When I look at our schooling system in the United States, I see a major problem. This is nothing new. We’ve been falling behind for years. We’ve tried reform of all kinds. Nothing seems to work. How is it that all of our efforts fail? The simple answer is: We need to accept that the true problem is much deeper than we realize.
We teach our children how to answer questions. We make them memorize the states, the periodic table, important dates, and so forth. If a student chooses to succeed, they will leave high school with a mind full of facts. This appears fine until you realize that even these students are behind on a worldwide scale. So, what are we doing wrong?
We are teaching our children how to answer questions. We provide them with the question. They answer it. William Yeats is often attributed with the quote, “Learning is not the filling of a bucket, but the lighting of a fire.” If we continue to fill our children’s minds with answers, we will do be doing nothing more than filling a bucket that will grow tired of the same old routine.

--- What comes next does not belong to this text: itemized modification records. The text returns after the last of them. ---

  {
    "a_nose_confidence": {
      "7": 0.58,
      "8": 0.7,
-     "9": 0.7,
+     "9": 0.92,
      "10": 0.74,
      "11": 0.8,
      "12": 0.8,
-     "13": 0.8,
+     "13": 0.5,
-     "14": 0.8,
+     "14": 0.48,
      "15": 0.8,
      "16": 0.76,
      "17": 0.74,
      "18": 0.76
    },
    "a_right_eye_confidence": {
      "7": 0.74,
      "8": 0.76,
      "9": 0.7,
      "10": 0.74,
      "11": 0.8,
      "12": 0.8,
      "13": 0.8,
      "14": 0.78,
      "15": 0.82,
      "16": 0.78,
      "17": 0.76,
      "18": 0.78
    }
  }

We must teach our children how to ask questions. Don’t tell them that Pi is 3.14. Give them the same exercise that led mathematicians to that number all those years ago. Don’t simply tell them that we dropped bombs on Nagasaki and Hiroshima to end World War II. Instead, provide them with the same information U.S. officials had at the time and ask them what they would do.
If you seek only answers, you will find that some buckets fill slowly and other far too quickly. In the end, however, all the buckets will fill the brim. If, instead, we have a classroom full of children who are excited about learning because they get to ask the questions and seek out the answers, we will see a dramatic change. At last, we will catch up with the rest of the world.

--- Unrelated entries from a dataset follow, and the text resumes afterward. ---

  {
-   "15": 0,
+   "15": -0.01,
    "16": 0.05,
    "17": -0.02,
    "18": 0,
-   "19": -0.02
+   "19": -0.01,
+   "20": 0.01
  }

But remember, you cannot simply change the minds of the people. You must also affect the system itself in order to achieve successful change. What kind of system is best for “lighting a fire?” Two major changes in our education program are needed to make it possible for a new generation to catch fire: a more intimate learning environment and less regulation.
It is impossible to get a discussion going that is exciting for students when they are drowned out in a sea of voices. When classrooms have 30 to 40 students in them—as they often do—this outcome is inevitable. First and foremost, education must be funded to the point that all classrooms can have 20 or fewer children in each classroom. This will not only make it easier for each child to speak up. It’ll force every child to speak up. Only when we stop treating our children like robots pumping out generic answers will they be forced to wonder what they want to learn about.
Less regulation is another must. If we are to put children in the driver’s seat of their own education, we must first remove the state from it. Statewide testing is useless. We test our children several times a year in order to find out if they are learning at the right pace. This not only hampers the learning process, but leaves the state in control of what needs to be taught. All placement testing should be scrapped.
Our children need to be guided, not forced. Too often you will hear the question, “When will I ever use this?” Students don’t understand that they are asking the wrong questions because our educational system is not based around asking the right questions. If we can make this switch, our students will soon realize that subjects that they may never “use” are still fascinating and worthy of exploration.
We have taken the human element out of teaching. Many teachers are frustrated because they are used as facilitators rather than educators. We must hand them this position back. By allowing for more funding, our government will try to add additional regulations. If there is any way around this, it should be taken. If not, local control is the answer.